We conclude that the District Court properly granted the Authority summary judgment on Rios’s hostile work environment claim. Rios points to several independent incidents of gender- and ethnicity-based harassment and argues that many of them were sufficiently severe or pervasive to create a genuine issue of material fact as to the existence of a hostile work environment. While cognizant of the offensiveness of the sexually explicit and ethnically derogatory literature and remarks to which Rios was exposed during her thirteen-year tenure at the Authority, we agree with the District Court that these incidents were too occasional and episodic to have created an objectively hostile work environment. See, e.g., Alfano, 294 F.3d at 374 (“As a general rule, incidents must be more than episodic; they must be sufficiently continuous and concerted in order to be deemed pervasive.”) (internal quotation marks omitted).

Even were we to determine that Rios’s allegations of harassment satisfied the first prong of the test, we still would conclude that Rios failed to establish the second prong.

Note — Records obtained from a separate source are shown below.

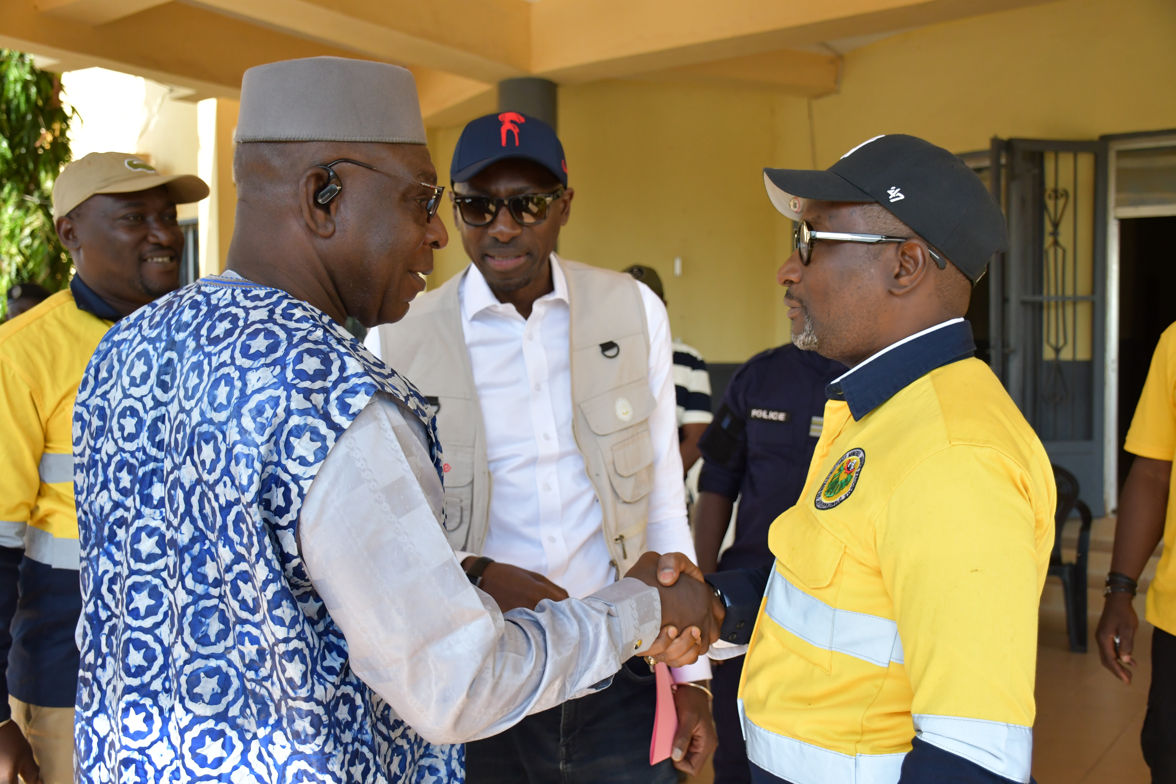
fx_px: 1176
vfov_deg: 36.9
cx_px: 588
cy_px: 392
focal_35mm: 36
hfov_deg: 53.1
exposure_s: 1/2000
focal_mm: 24
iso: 1000
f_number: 3.8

With respect to Rios’s allegations of co-worker harassment, the record reflects that the Authority responded to Rios’s complaints with reasonable remedial measures, including an investigation seeking to identify the creator of the 1995 cartoon; issuance of a cautionary memorandum to all employees and modification of Rios’s locker in the wake of the 2001 drawings; removal of the graffiti in 2002 and issuance of a memorandum; posting of notices to employees reminding them of the Authority’s ban on pornographic materials; and an extensive investigation into the source of the offensive cartoons depicting Rios and her co-worker in 2003 paired with issuance of a memorandum.

As for Rios’s allegations of supervisor harassment, we conclude that the anti-harassment policies maintained by the Authority over the course of Rios’s thirteen years of employment, its related employee training programs, and its complaint resolution system sufficed to establish reasonable care on the part of the Authority. See Leopold v. Baccarat, Inc., 239 F.3d 243, 245 (2d Cir. 2001) (internal quotation marks omitted). The Authority also has established the second prong of its affirmative defense in pointing to Rios’s failure to complain formally about her supervisors’ misconduct. See id.

We have considered Rios’s remaining contentions and find them to be without merit.

The judgment of the District Court is AFFIRMED.